If you’ve ever been to a supermarket with young children, you’ll know how it goes.
First, they want to go in the trolley. “Fine,” you think. “That’s good – at least they’ll be confined to one spot and I can get this over with smoothly and quickly.”
Then they want to get out the trolley. And then back in the trolley – but not in the bit reserved for small kids, not the sensible bit with holes for their legs and a belt to keep them safe and secured.
Nope. They want to go IN the trolley, in the main bit, where they will sit on the eggs and grab at passing multipacks of crisps, all the while lurching so far out that the whole thing threatens to topple over.

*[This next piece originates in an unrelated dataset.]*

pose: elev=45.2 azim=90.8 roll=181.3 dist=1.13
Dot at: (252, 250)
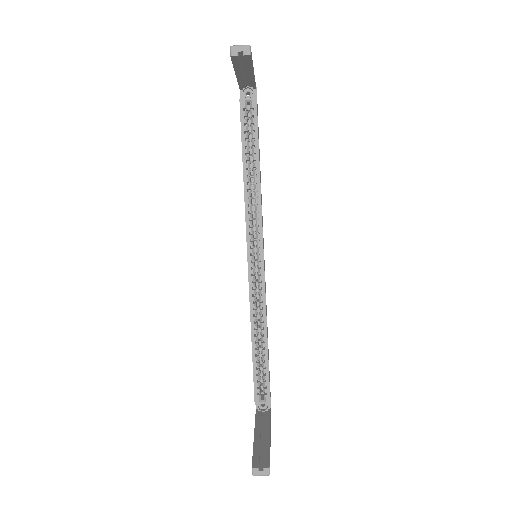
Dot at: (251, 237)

If your child makes it out of the trolley, which handily doubles up as a cage, they will probably have a tantrum because you have refused to buy them another plastic ball pit (rookie error: the first rule of supermarket shopping is never, ever walk down the toy aisle).
They will lay face-down on the floor and beat their fists, while other shoppers step gingerly around them and glare at you like you’re the world’s worst parent.
You might think the solution is simple – particularly if you’re using a pram or a buggy. But you can’t push a trolley and a buggy at the same time, and it’s hard to balance a basket piled-high with shopping on one arm whilst trying to keep your volatile child IN THE GODDAMN BUGGY.
Plus, if your child is anything like mine, they’ll have figured out how to make a Houdini-esque escape from the straps in their pushchair anyway. It’s enough to make you want to weep – or, at least, never go shopping again.
Well, not anymore. Because one mum has come up with an ingenious parenting hack that might change all of our lives. Jessica Gosling shared her tip on Facebook support group The Parent Pack – as reported in the Liverpool Echo – and people are loving it.
It involves buying a buggy clip and attaching one part to your pram, and one part to the shopping basket, so the pram drags the basket around. Amen to that.
One parent wrote: “Why in my three years of being a parent have I never thought about doing this?!” And another said it had “literally just changed my life.”
The only problem is, what the hell to do when your child doesn’t want to go in the pram anymore? Leading us right back to the trolley conundrum... but one step at a time, folks. One step at a time.